Bowing to public outrage multiplex owners have also agreed to build a polyurethane fluoride (PUF) coated insulating wall around power transformers to reduce noise emission levels.

During an inspection tour on March 6 the Corporation had granted multiplex owners a week’s time to clean up their sewage discharge act, after neighbouring residents complained that waste generated at the premises was being released onto the streets.

Multiplex owners have also declared their willingness to enter into a contract with the Corporation for undertaking sewage and garbage disposal in return for monthly fees of Rs 1.20 lakh.

The proposal is likely to be put up for approval at the next Mayor-in-Council (MiC) meeting. The proposal calls for the Corporation to provide two vehicles to cart sewage waste from the MG Road multiplex and an equal number for collecting garbage and dumping it at the Devguradia trenching ground.

In return, Treasure Island owners would pay the civic body a sum of Rs 1.20 lakh per month, Rs 60,000 each for garbage collection and sewage disposal.
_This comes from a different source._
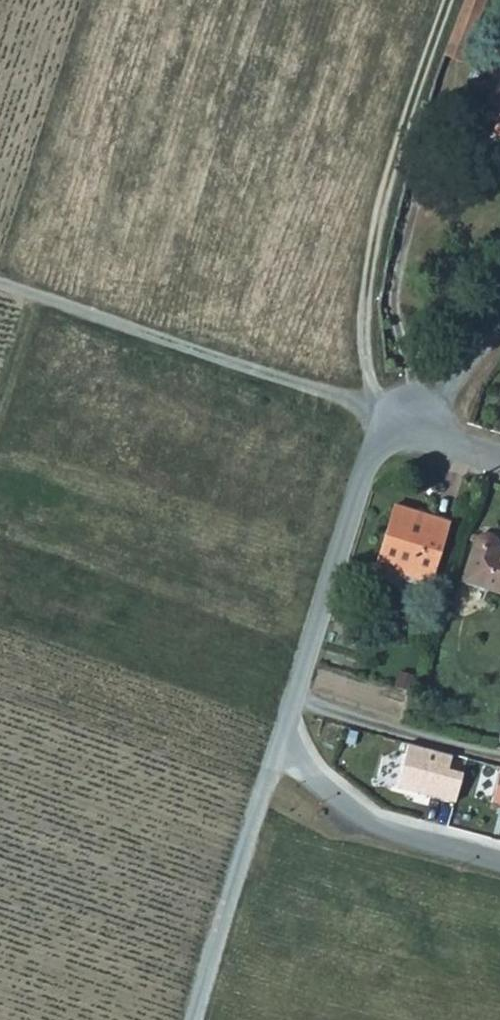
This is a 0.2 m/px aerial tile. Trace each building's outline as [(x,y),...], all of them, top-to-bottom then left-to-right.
[(481,113),(483,114),(499,123),(499,79),(481,113)] [(483,114),(479,121),(480,128),(499,139),(499,123),(483,114)] [(445,520),(391,504),(373,564),(427,580),(445,520)] [(460,579),(499,591),(499,549),(494,547),(493,537),(485,532),(474,535),(460,579)] [(452,756),(408,744),(397,787),(455,803),(463,773),(448,769),(452,756)]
The multiplex management would be charged Rs 1,000 for each additional trip made by the vehicles.

At a meeting attended by Pollution Control Board officials and residents of Megh and Amber apartment blocks, part of the Shangrila Apartments Co-op Housing Society to the rear of the multiplex, Treasure Island owners also agreed to raise the height of the real wall by 5 feet to check noise pollution.

The PCB officials also carried out a decibel level check on the transformers on the occasion. Test results stood at 62 decibel, which, although under the permissible daytime limits for commercial areas (65 decibels) is considerably more than allowed for residential neighbourhoods.

“If the canopy and wall does not help then we shall probe other ways of reducing the emission levels,” said Junior Scientist A Vyas, who headed the MPPCB team that carried out noise emission tests at the multiplex.